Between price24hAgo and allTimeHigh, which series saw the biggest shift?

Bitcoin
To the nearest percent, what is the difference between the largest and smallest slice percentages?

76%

★ ★ ★

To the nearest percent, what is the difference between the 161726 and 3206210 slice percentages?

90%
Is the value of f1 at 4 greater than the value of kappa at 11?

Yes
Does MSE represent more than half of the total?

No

★ ★ ★

Pick out each line of the data above that contains the word "percentages", and copy those lines.

To the nearest percent, what is the difference between the largest and smallest slice percentages?
To the nearest percent, what is the difference between the 161726 and 3206210 slice percentages?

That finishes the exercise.